The dollar rose above ¥101.50 in Tokyo on Thursday, backed by increasing risk appetite among investors reflecting a stronger-than-expected Chinese economic indicator.
At 5 p.m., the dollar was quoted at ¥101.54-55, up from ¥100.94-96 at the same time Wednesday. The euro was at $1.3679-3682, down from $1.3713-3716, and at ¥138.90-94, up from ¥138.45-47.
In early trading, the dollar changed hands around ¥101.40 after gaining ground in overseas trading Wednesday thanks to rises in stock prices and long-term interest rates in the United States, traders said.
The greenback added gains in the afternoon as Japanese stock prices rose further following the release of the HSBC manufacturing purchasing managers’ index for May.

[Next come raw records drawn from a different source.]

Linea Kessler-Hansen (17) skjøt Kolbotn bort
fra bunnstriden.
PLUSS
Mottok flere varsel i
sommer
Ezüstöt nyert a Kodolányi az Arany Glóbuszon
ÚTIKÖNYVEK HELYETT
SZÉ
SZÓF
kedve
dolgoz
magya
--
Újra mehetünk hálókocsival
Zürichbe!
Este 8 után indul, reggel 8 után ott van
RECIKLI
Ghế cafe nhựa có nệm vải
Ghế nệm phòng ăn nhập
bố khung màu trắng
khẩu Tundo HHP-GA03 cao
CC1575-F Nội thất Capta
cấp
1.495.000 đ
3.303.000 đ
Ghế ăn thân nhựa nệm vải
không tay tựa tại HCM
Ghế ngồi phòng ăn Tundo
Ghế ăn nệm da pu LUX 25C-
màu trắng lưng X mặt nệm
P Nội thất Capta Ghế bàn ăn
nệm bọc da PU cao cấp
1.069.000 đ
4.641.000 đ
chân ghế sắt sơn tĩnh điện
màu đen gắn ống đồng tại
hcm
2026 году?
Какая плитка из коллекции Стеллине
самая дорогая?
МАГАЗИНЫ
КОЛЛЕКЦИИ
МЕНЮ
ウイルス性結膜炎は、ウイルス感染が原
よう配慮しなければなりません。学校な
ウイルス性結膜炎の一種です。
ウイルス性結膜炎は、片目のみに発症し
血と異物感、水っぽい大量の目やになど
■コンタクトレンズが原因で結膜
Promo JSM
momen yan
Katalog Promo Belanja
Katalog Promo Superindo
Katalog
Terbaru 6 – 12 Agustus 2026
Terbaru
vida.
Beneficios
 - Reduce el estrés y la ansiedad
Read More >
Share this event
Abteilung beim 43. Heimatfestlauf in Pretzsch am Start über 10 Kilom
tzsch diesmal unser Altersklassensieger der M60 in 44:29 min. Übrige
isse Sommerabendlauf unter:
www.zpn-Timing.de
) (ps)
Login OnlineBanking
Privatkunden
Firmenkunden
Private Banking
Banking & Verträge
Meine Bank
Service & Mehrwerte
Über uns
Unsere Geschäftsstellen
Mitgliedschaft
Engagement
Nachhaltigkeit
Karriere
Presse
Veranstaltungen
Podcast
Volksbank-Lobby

A report that Japan Post Insurance Co. may increase stock purchases added fuel to equity purchases, which encouraged dollar bulls further.
The U.S. currency climbed above ¥101.70 in midafternoon trading. After the spurt, however, the dollar cut its gains.
“The dollar rose by nearly ¥1 from the previous day’s low,” a currency market broker said. “Many now find it difficult to push the dollar even higher.”
“We need to remain on guard over the course of U.S. interest rates, and we can see massive selling waiting to come in at levels just below ¥102,” an official at a major Japanese bank said.
The dollar-yen rates showed no visible reaction to the minutes of the latest Federal Reserve monetary policy meeting held April 29 and 30, because the minutes provided no surprise, according to a Japanese bank official.